- _Görev 1_: Aşağıdaki cezayı anlatan metnin son paragrafında Efendim'in yaptığı eylemleri sırasıyla listeleyin.
- _Görev 2_: Cezayı anlatan metne göre Efendim anlatıcının eline kaç kez vuruyor?
- _Görev 3_: Cezayı anlatan metni, gösterilen son cümleden sonrasından sürdürün.

- _Verilen metin_:
-=-=-
İlk ayağa kalkışımda ayak tabanlarım karıncalanmış haldelerdi. Dizlerim boşalıyordu ve üşümüş hissediyordum. Falakanın verdiği titreme durumu bana bunu hissettiriyordu. Yatağa sokuldum ve epeyce uyudum.

Uyandığımda Efendim şarap eşliğin de müzik dinliyordu. Biraz ona sokuldum ben de. Elimi Efendimin sırtında gezdiyordum. Dün izinsiz öpücüğümden sonra daha dikkatli olmaya çalışıyordum ama daha fena birşey yaptım.. Arkasından ona sarılıyor ellerimi vücudunda gezdirirken Efendimin, bir an gögüs uçlarını keşfetmenin heyecanıyla fazla oyalandım. Daha önce hoşlanmadığını da dile getirmişti üstelik. Cezam kaçınılmazdı. Çok utanıyordum 🙁

Kemeri eline aldı ve avucumu açmamı emretti. Ufff tahmin ettiğim acıyla çekip duruyordum elimi. Böyle yapmam da aleyhime işledi. Efendim 20 defa tüm şiddetiyle elime vurdu. Elim kırılıyor kopuyor zannediyordum. Çirkince ağladım sızlandım. Acıya direnemiyordum. Hatam buna izin vermiyordu. Aptallığıma kızıyordum. 20 bittiğinde ben de bitmiştim. Hayattan bile soğudum o an. Efendimin suratına baktım. Acımı fısıldıyordu gözlerim. Karşı koyamamıştım işte. Hatalıyım ama karşı konulacak gibi değildi. Bunları haykırmaya cesaretim yoktu. Dişimi sıkıyordum ağlarken. Ben tüm bunları içimde çığlık çığlığa düşünüp kendime lanetler yağdırırken Efendim bana yaklaştı. Tuzlu ve acıyla harmanlanmış gözyaşımı yanağımdan gözüme kadar dilinin ucuyla aldı ve içine kabul etti. Ellerim mi?
-=-=-
Çıkarılmış veri girdileri:
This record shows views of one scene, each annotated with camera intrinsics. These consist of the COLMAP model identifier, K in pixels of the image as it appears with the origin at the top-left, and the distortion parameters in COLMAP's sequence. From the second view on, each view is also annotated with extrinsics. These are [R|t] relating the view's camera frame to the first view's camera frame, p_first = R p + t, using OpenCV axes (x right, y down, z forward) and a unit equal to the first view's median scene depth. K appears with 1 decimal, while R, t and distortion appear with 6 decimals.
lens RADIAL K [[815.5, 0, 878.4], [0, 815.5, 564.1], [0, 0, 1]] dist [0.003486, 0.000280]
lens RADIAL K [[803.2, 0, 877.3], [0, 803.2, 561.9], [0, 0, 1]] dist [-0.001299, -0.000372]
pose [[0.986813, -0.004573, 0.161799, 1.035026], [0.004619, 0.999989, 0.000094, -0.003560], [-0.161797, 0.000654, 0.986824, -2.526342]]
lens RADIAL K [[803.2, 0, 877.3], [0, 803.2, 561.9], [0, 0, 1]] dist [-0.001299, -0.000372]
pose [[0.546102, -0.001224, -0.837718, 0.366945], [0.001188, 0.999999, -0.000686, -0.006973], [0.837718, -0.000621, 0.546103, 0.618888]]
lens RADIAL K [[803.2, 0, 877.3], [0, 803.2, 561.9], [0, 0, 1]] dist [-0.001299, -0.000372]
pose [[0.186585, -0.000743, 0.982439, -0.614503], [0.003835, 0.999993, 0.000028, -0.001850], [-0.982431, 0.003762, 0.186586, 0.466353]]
-=-=-
- _Yanıt alanı 1_:
- Kemeri eline aldı.
- Anlatıcıya avucunu açmasını emretti.
- Anlatıcının eline 20 defa tüm şiddetiyle vurdu.
- Anlatıcıya yaklaştı.
- Anlatıcının gözyaşını dilinin ucuyla alıp içine kabul etti.

- _Yanıt alanı 2_: Efendim, anlatıcının eline 20 defa tüm şiddetiyle vuruyor.

- _Yanıt alanı 3_:
🙂 Acımı kalır hiç. Efendim hepsini benden almıştı bu hareketiyle. Çocuk gibi ağlamaklıydım hala daha. Ve yine mutluluğa dönmüştü göz yaşlarım.

Efendim beni o gece ilk defa dudaklarımdan öptü. Hiç öpüşmemiş gibi beceriksizleşmiştim. İlk defa gerçek bir erkek tarafından öpülmenin verdiği o tarifsiz burukluk. Dudaklarını çekmese keşke diyordum. Bu mümkün bile değildi. Bencil olamazdım Efendime karşı.. Anın tadını çıkarttım o dakikalık öpüşte. Sadece öpüşün hayata döndürüşünü hissediyordum..
Domaldım yatağın üzerinde. Efendim masum gibi görünen çantamın askısını çıkartmıştı.

Orospular dövülerek sikilir!!

O sap öyle fena iniyordu ki sırtıma bir yandan sikiliyor olmamın hazzı bir diğer yandan basit bir çanta sapının pek de basit olmayan acısı..
Efendim ne de güzel sikiyorsunuz. Yalvarırım daha çok vurun..?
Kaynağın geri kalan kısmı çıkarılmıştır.